**STUDY TEXT:**
= Beginning of Section =

It's just a latch that lets you read the last event that any thread stored.
There's nothing to stop two writes in a row from overwriting an element that's never been read. There's also nothing to stop you reading the same element twice.
If you just need somewhere to copy small blocks of data, a ring buffer does seem like a decent approach. But if you don't want to lose events, I don't think you can use it this way. Instead, just get a ring buffer entry, then copy to it and use it there. So the only atomic operation should be incrementing the ring buffer position index.
You can make get_next()
much more efficient. This line does an atomic post-increment (fetch_add) and an atomic exchange:
return &arena[arena_idx.exchange(arena_idx++ % arena_size)];
I'm not even sure it's safe, because the xchg can maybe step on the fetch_add from another thread. Anyway, even if it's safe, it's not ideal.
You don't need that. Make sure the arena_size is always a power of 2, then you don't need to modulo the shared counter. You can just let it go, and have every thread modulo it for their own use. It will eventually wrap, but it's a binary integer so it will wrap at a power of 2, which is a multiple of your arena size.
I'd suggest storing an AND-mask instead of a size, so there's no risk of the %
compiling to anything other than an and
instruction, even if it's not a compile-time constant. This makes sure we avoid a 64-bit integer div
instruction.
template<typename T> class RingAllocator {
T *arena;
std::atomic_size_t arena_idx;
const std::size_t size_mask; // maybe even make this a template parameter?
public:
RingAllocator<T>(std::size_t size)
: arena_idx(0), size_mask(size-1)
{
// verify that size is actually a power of two, so the mask is all-ones in the low bits, and all-zeros in the high bits.
// so that i % size == i & size_mask for all i
...
}
...
T *get_next() {
size_t idx = arena_idx.fetch_add(1, std::memory_order_relaxed); // still atomic, but we don't care which order different threads take blocks in
idx &= size_mask; // modulo our local copy of the idx
return &arena[idx];
}
};
Allocating the arena would be more efficient if you used calloc
instead of new + memset. The OS already zeros pages before giving them to user-space processes (to prevent information leakage), so writing them all is just wasted work.
arena = new T[size];
std::memset(arena, 0, sizeof(T) * size);
// vs.

= End of Section =

**PARTS OF THE EXERCISE:**
- A) Answer these about the ring buffer text:
(i) What should the arena size always be?
(ii) What does the text recommend for allocating the arena instead of new + memset?
(iii) What does the OS already do to pages before giving them to user-space processes?
- B) Please retype the part of the ring buffer text starting at "I'd suggest storing" and ending at "a template parameter?".
- C) Continue the ring buffer text from the point where it stops.

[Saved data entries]
= Beginning of Section =

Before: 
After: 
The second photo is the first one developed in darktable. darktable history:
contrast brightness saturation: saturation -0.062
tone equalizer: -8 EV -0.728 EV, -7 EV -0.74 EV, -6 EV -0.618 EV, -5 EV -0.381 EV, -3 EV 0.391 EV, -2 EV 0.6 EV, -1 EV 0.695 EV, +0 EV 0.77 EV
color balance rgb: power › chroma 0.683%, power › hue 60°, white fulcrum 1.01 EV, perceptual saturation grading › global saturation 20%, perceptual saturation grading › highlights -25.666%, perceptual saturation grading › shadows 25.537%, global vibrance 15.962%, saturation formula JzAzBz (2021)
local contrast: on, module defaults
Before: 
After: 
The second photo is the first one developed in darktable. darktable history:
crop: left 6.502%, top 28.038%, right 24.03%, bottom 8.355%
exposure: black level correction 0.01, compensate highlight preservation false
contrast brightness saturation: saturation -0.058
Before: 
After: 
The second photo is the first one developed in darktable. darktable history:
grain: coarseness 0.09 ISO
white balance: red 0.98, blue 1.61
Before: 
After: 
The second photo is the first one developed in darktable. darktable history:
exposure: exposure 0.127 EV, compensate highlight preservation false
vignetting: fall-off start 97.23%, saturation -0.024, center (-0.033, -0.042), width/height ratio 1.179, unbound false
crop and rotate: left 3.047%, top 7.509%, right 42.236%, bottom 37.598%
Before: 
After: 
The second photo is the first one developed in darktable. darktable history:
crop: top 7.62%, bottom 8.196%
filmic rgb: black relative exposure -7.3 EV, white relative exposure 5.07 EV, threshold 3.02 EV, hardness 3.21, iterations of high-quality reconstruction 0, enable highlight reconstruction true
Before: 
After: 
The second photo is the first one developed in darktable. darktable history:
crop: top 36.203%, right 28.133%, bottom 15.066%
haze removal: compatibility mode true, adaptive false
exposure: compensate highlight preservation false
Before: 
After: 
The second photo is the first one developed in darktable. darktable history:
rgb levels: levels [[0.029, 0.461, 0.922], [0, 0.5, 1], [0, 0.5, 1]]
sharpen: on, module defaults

= End of Section =

**RESULTS IN ORDER:**
- A)
(i) A power of 2.
(ii) calloc.
(iii) It zeros them.

- B)
I'd suggest storing an AND-mask instead of a size, so there's no risk of the %
compiling to anything other than an and
instruction, even if it's not a compile-time constant. This makes sure we avoid a 64-bit integer div
instruction.
template<typename T> class RingAllocator {
T *arena;
std::atomic_size_t arena_idx;
const std::size_t size_mask; // maybe even make this a template parameter?

- C)
arena = (T*)calloc(size, sizeof(T));
Writing the pages yourself does fault them in, so they're all wired to real physical pages, instead of just copy-on-write mappings for a system-wide shared physical zero page (like they are after new/malloc/calloc). On a NUMA system, the physical page chosen might depend on which thread actually touched the page, rather than which thread did the allocation. But since you're reusing the pool, the first core to write a page might not be the one that ends up using it most.
Maybe something to look for in microbenchmarks / perf counters.
As long as I size my ring allocator to the max # of threads that may concurrently call the functions, there's no risk of overwriting data that pull_event could return. .... Any possible pitfalls with this approach?
The pitfall is, IIUC, that your statement is wrong.
If I have just 2 threads, and 10 elements in the ring buffer, the first thread could call pull_event once, and be "mid-pulling", and then the second thread could call push 10 times, overwriting what thread 1 is pulling.
Again, assuming I understand your code correctly.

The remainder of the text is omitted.